The Bar Council has warned the Legal Services Board against implementing alternative business structures in one “big bang” in 2011.

The Bar said it favoured a “more gradualist” approach, which would leave the introduction of firms offering a range of services, some of them non-legal, until a later date.

In response to the LSB’s consultation on alternative structures, a Bar Council working group welcomed liberalisation in principle, while expressing caution on the consequences.

“Market liberalisation (with a view to promoting access to legal services) may run counter to ‘access to justice’ if it results in the reduction in rural or local law firms or in the numbers of self-employed barristers,” the group said.

“Market liberalisation may also run counter to the further regulatory objective of promoting and maintaining adherence to professional principles (section 1(1)(h)) of the Legal Services Act) if it compromises the quality of legal services because of economic incentives for achieving greater output at lower prices.

“Those professional principles include acting with independence and integrity (section 1(3)(a)), maintaining proper standards of work (section 1(3)(b)) and acting in the best interests of the lawyer’s clients (section 1(3)(c)).”

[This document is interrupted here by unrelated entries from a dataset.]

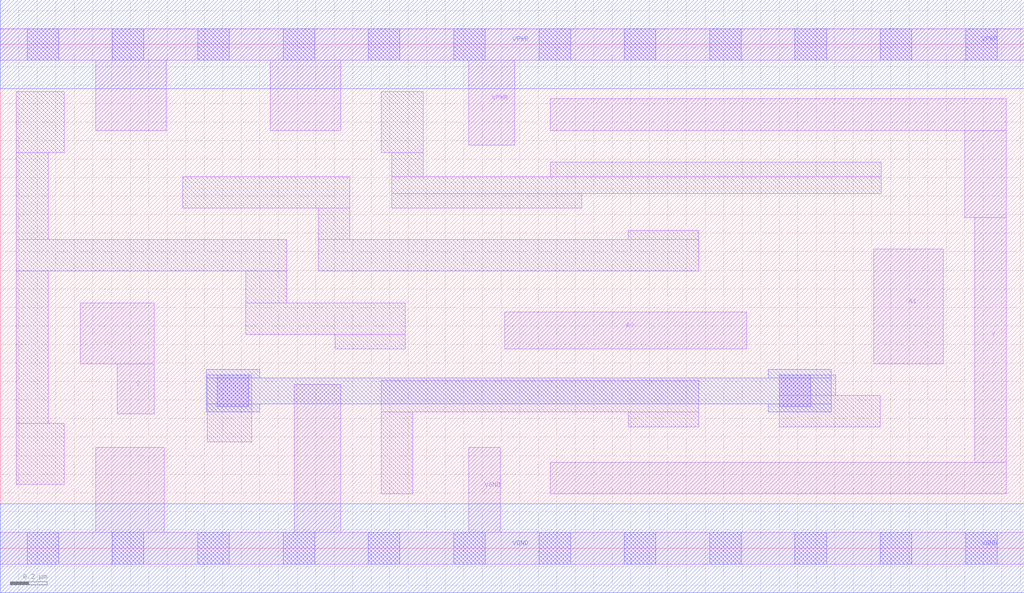
<source format=lef>
# Copyright 2020 The SkyWater PDK Authors
#
# Licensed under the Apache License, Version 2.0 (the "License");
# you may not use this file except in compliance with the License.
# You may obtain a copy of the License at
#
#     https://www.apache.org/licenses/LICENSE-2.0
#
# Unless required by applicable law or agreed to in writing, software
# distributed under the License is distributed on an "AS IS" BASIS,
# WITHOUT WARRANTIES OR CONDITIONS OF ANY KIND, either express or implied.
# See the License for the specific language governing permissions and
# limitations under the License.
#
# SPDX-License-Identifier: Apache-2.0

VERSION 5.7 ;
  NAMESCASESENSITIVE ON ;
  NOWIREEXTENSIONATPIN ON ;
  DIVIDERCHAR "/" ;
  BUSBITCHARS "[]" ;
UNITS
  DATABASE MICRONS 200 ;
END UNITS
PROPERTYDEFINITIONS
  MACRO maskLayoutSubType STRING ;
  MACRO prCellType STRING ;
  MACRO originalViewName STRING ;
END PROPERTYDEFINITIONS
MACRO sky130_fd_sc_hdll__mux2i_2
  CLASS CORE ;
  FOREIGN sky130_fd_sc_hdll__mux2i_2 ;
  ORIGIN  0.000000  0.000000 ;
  SIZE  5.520000 BY  2.720000 ;
  SYMMETRY X Y R90 ;
  SITE unithd ;
  PIN A0
    ANTENNAGATEAREA  0.555000 ;
    DIRECTION INPUT ;
    USE SIGNAL ;
    PORT
      LAYER li1 ;
        RECT 2.720000 1.075000 4.025000 1.275000 ;
    END
  END A0
  PIN A1
    ANTENNAGATEAREA  0.555000 ;
    DIRECTION INPUT ;
    USE SIGNAL ;
    PORT
      LAYER li1 ;
        RECT 4.710000 0.995000 5.085000 1.615000 ;
    END
  END A1
  PIN S
    ANTENNAGATEAREA  0.832500 ;
    DIRECTION INPUT ;
    USE SIGNAL ;
    PORT
      LAYER li1 ;
        RECT 0.430000 0.995000 0.830000 1.325000 ;
        RECT 0.630000 0.725000 0.830000 0.995000 ;
    END
  END S
  PIN Y
    ANTENNADIFFAREA  1.796250 ;
    DIRECTION OUTPUT ;
    USE SIGNAL ;
    PORT
      LAYER li1 ;
        RECT 2.965000 0.295000 5.425000 0.465000 ;
        RECT 2.965000 2.255000 5.425000 2.425000 ;
        RECT 5.200000 1.785000 5.425000 2.255000 ;
        RECT 5.255000 0.465000 5.425000 1.785000 ;
    END
  END Y
  PIN VGND
    DIRECTION INOUT ;
    USE GROUND ;
    PORT
      LAYER li1 ;
        RECT 0.000000 -0.085000 5.520000 0.085000 ;
        RECT 0.515000  0.085000 0.885000 0.545000 ;
        RECT 1.585000  0.085000 1.835000 0.885000 ;
        RECT 2.525000  0.085000 2.695000 0.545000 ;
      LAYER mcon ;
        RECT 0.145000 -0.085000 0.315000 0.085000 ;
        RECT 0.605000 -0.085000 0.775000 0.085000 ;
        RECT 1.065000 -0.085000 1.235000 0.085000 ;
        RECT 1.525000 -0.085000 1.695000 0.085000 ;
        RECT 1.985000 -0.085000 2.155000 0.085000 ;
        RECT 2.445000 -0.085000 2.615000 0.085000 ;
        RECT 2.905000 -0.085000 3.075000 0.085000 ;
        RECT 3.365000 -0.085000 3.535000 0.085000 ;
        RECT 3.825000 -0.085000 3.995000 0.085000 ;
        RECT 4.285000 -0.085000 4.455000 0.085000 ;
        RECT 4.745000 -0.085000 4.915000 0.085000 ;
        RECT 5.205000 -0.085000 5.375000 0.085000 ;
      LAYER met1 ;
        RECT 0.000000 -0.240000 5.520000 0.240000 ;
    END
  END VGND
  PIN VPWR
    DIRECTION INOUT ;
    USE POWER ;
    PORT
      LAYER li1 ;
        RECT 0.000000 2.635000 5.520000 2.805000 ;
        RECT 0.515000 2.255000 0.895000 2.635000 ;
        RECT 1.455000 2.255000 1.835000 2.635000 ;
        RECT 2.525000 2.175000 2.775000 2.635000 ;
      LAYER mcon ;
        RECT 0.145000 2.635000 0.315000 2.805000 ;
        RECT 0.605000 2.635000 0.775000 2.805000 ;
        RECT 1.065000 2.635000 1.235000 2.805000 ;
        RECT 1.525000 2.635000 1.695000 2.805000 ;
        RECT 1.985000 2.635000 2.155000 2.805000 ;
        RECT 2.445000 2.635000 2.615000 2.805000 ;
        RECT 2.905000 2.635000 3.075000 2.805000 ;
        RECT 3.365000 2.635000 3.535000 2.805000 ;
        RECT 3.825000 2.635000 3.995000 2.805000 ;
        RECT 4.285000 2.635000 4.455000 2.805000 ;
        RECT 4.745000 2.635000 4.915000 2.805000 ;
        RECT 5.205000 2.635000 5.375000 2.805000 ;
      LAYER met1 ;
        RECT 0.000000 2.480000 5.520000 2.960000 ;
    END
  END VPWR
  OBS
    LAYER li1 ;
      RECT 0.085000 0.345000 0.345000 0.675000 ;
      RECT 0.085000 0.675000 0.260000 1.495000 ;
      RECT 0.085000 1.495000 1.545000 1.665000 ;
      RECT 0.085000 1.665000 0.260000 2.135000 ;
      RECT 0.085000 2.135000 0.345000 2.465000 ;
      RECT 0.985000 1.835000 1.885000 2.005000 ;
      RECT 1.115000 0.575000 1.355000 0.935000 ;
      RECT 1.325000 1.155000 2.185000 1.325000 ;
      RECT 1.325000 1.325000 1.545000 1.495000 ;
      RECT 1.715000 1.495000 3.765000 1.665000 ;
      RECT 1.715000 1.665000 1.885000 1.835000 ;
      RECT 1.805000 1.075000 2.185000 1.155000 ;
      RECT 2.055000 0.295000 2.225000 0.735000 ;
      RECT 2.055000 0.735000 3.765000 0.905000 ;
      RECT 2.055000 2.135000 2.280000 2.465000 ;
      RECT 2.110000 1.835000 3.135000 1.915000 ;
      RECT 2.110000 1.915000 4.750000 2.005000 ;
      RECT 2.110000 2.005000 2.280000 2.135000 ;
      RECT 2.965000 2.005000 4.750000 2.085000 ;
      RECT 3.385000 0.655000 3.765000 0.735000 ;
      RECT 3.385000 1.665000 3.765000 1.715000 ;
      RECT 4.200000 0.655000 4.745000 0.825000 ;
      RECT 4.200000 0.825000 4.505000 0.935000 ;
    LAYER mcon ;
      RECT 1.170000 0.765000 1.340000 0.935000 ;
      RECT 4.200000 0.765000 4.370000 0.935000 ;
    LAYER met1 ;
      RECT 1.110000 0.735000 1.400000 0.780000 ;
      RECT 1.110000 0.780000 4.480000 0.920000 ;
      RECT 1.110000 0.920000 1.400000 0.965000 ;
      RECT 4.140000 0.735000 4.480000 0.780000 ;
      RECT 4.140000 0.920000 4.480000 0.965000 ;
  END
  PROPERTY maskLayoutSubType "abstract" ;
  PROPERTY prCellType "standard" ;
  PROPERTY originalViewName "layout" ;
END sky130_fd_sc_hdll__mux2i_2

</source>
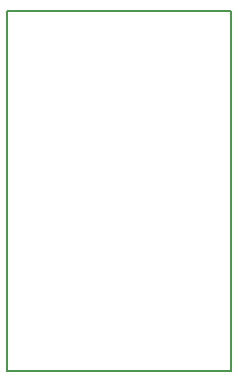
<source format=gko>
G04 PROTEUS RS274X GERBER FILE*
%FSLAX24Y24*%
%MOIN*%
%ADD10C,0.0080*%
G54D10*
X-3543Y-7480D02*
X+3937Y-7480D01*
X+3937Y+4527D01*
X-3543Y+4527D01*
X-3543Y-7480D01*
M00*

</source>
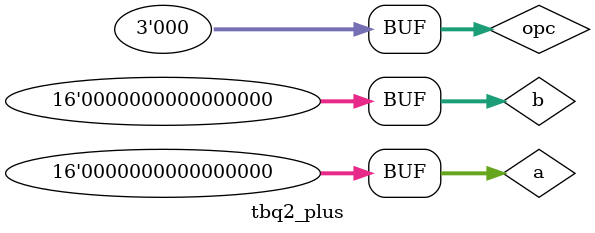
<source format=v>
`timescale 1ns/1ns

module tbq2_plus();
    reg [15:0] a,b;
    reg cin;
    reg [2:0] opc = 3'b0;
    wire [15:0] w, wsy;
    wire zer, zersy, neg, negsy;

    q2_plus my_ALU (.w(w), .zer(zer), .neg(neg), .opc(opc), .ina(a), .inb(b), .inc(cin));
    syq2_plus my_syALU (.w(wsy), .zer(zersy), .neg(negsy), .opc(opc), .ina(a), .inb(b), .inc(cin));

    initial {a, b, cin} = $random;
    initial repeat (20) #1000 {a, b, cin} = $random;
    initial repeat (20) #1000 opc = opc + 3'b001;
endmodule
</source>
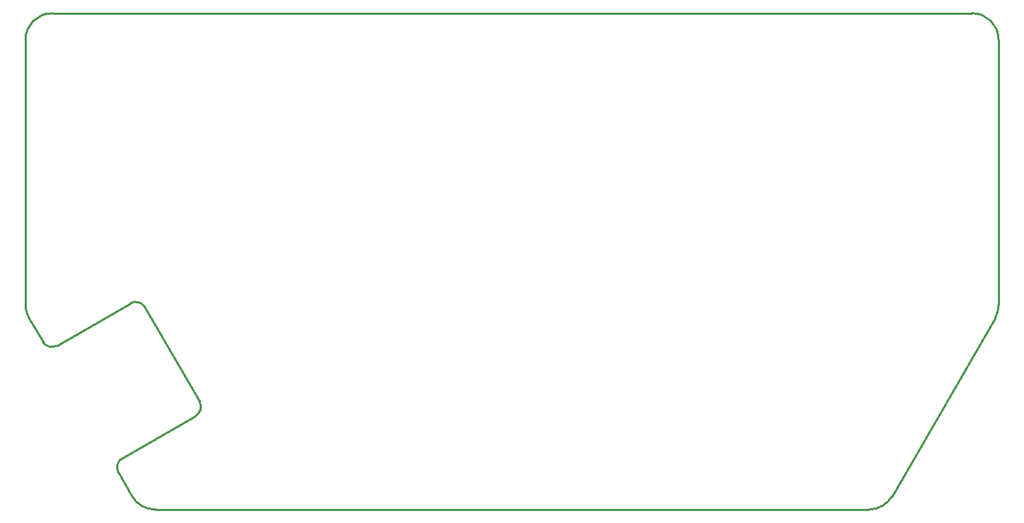
<source format=gm1>
%TF.GenerationSoftware,KiCad,Pcbnew,7.0.1-0*%
%TF.CreationDate,2023-04-03T11:55:14-05:00*%
%TF.ProjectId,plenum,706c656e-756d-42e6-9b69-6361645f7063,1*%
%TF.SameCoordinates,PXc1c9600PY2e063a0*%
%TF.FileFunction,Profile,NP*%
%FSLAX46Y46*%
G04 Gerber Fmt 4.6, Leading zero omitted, Abs format (unit mm)*
G04 Created by KiCad (PCBNEW 7.0.1-0) date 2023-04-03 11:55:14*
%MOMM*%
%LPD*%
G01*
G04 APERTURE LIST*
%TA.AperFunction,Profile*%
%ADD10C,0.254000*%
%TD*%
G04 APERTURE END LIST*
D10*
X-104235447Y-34884237D02*
X-113034265Y-39964237D01*
X-99223095Y-41025886D02*
X-95945595Y-46702683D01*
X-102500537Y-35349055D02*
G75*
G03*
X-104235447Y-34884238I-1099863J-635045D01*
G01*
X-12811396Y-58102500D02*
X-425370Y-36649272D01*
X-96410447Y-48437535D02*
X-105209265Y-53517535D01*
X-116414631Y-36649272D02*
X-114769118Y-39499385D01*
X-101278974Y-59690000D02*
X-15561027Y-59690000D01*
X-113665000Y0D02*
G75*
G03*
X-116840000Y-3175000I0J-3175000D01*
G01*
X-3175000Y0D02*
X-113665000Y0D01*
X-116839999Y-35061772D02*
G75*
G03*
X-116414630Y-36649272I3174899J-28D01*
G01*
X-96410426Y-48437572D02*
G75*
G03*
X-95945595Y-46702683I-635074J1099872D01*
G01*
X-99223095Y-41025886D02*
X-102500595Y-35349089D01*
X0Y-3175000D02*
G75*
G03*
X-3175000Y0I-3175000J0D01*
G01*
X-105209250Y-53517561D02*
G75*
G03*
X-105674117Y-55252387I634950J-1099839D01*
G01*
X-425357Y-36649279D02*
G75*
G03*
X0Y-35061772I-2749643J1587479D01*
G01*
X0Y-35061772D02*
X0Y-3175000D01*
X-15561027Y-59689976D02*
G75*
G03*
X-12811397Y-58102500I27J3174976D01*
G01*
X-116840000Y-3175000D02*
X-116840000Y-35061772D01*
X-105674118Y-55252387D02*
X-104028604Y-58102500D01*
X-114769185Y-39499424D02*
G75*
G03*
X-113034265Y-39964236I1099885J635124D01*
G01*
X-104028592Y-58102493D02*
G75*
G03*
X-101278974Y-59690000I2749692J1587593D01*
G01*
M02*

</source>
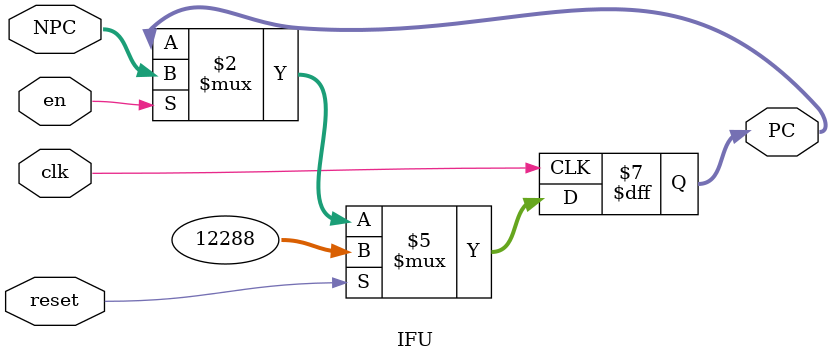
<source format=v>
`timescale 1ns / 1ps
module IFU(
    input clk,
    input reset,
    input en,
    input [31:0] NPC,
    output reg [31:0] PC
);

    always @(posedge clk) begin
        if(reset) PC <= 32'h00003000;
        else if (en) PC <= NPC;
    end

endmodule
</source>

The working group said it was clear from the LSB paper that promotion of access to legal services might be at the expense of access to justice.

It accused the LSB of prioritising “competition and market liberalisation over access to justice, notwithstanding recent failures of liberalised markets”.

The Bar concluded that the current timetable for the introduction of the ABS was “too tight” and that regulators needed to time consider the successes and problems brought about by the introduction of LDPs.

“In particular, the working group considers that any initial regime for ABS should exclude multi-disciplinary practices in the first place.”

The working party said different problems were raised by MDPs as opposed to LDPs with non-legal management or non-legal ownership.

Russell Wallman, director of government relations at the Law Society, said the society would try and be ready for “big bang” implementation in 2011, but could not guarantee it.

“We don’t know what issues will be thrown up,” he said. “Sorting out LDPs took us longer than we thought and that was much more straightforward.”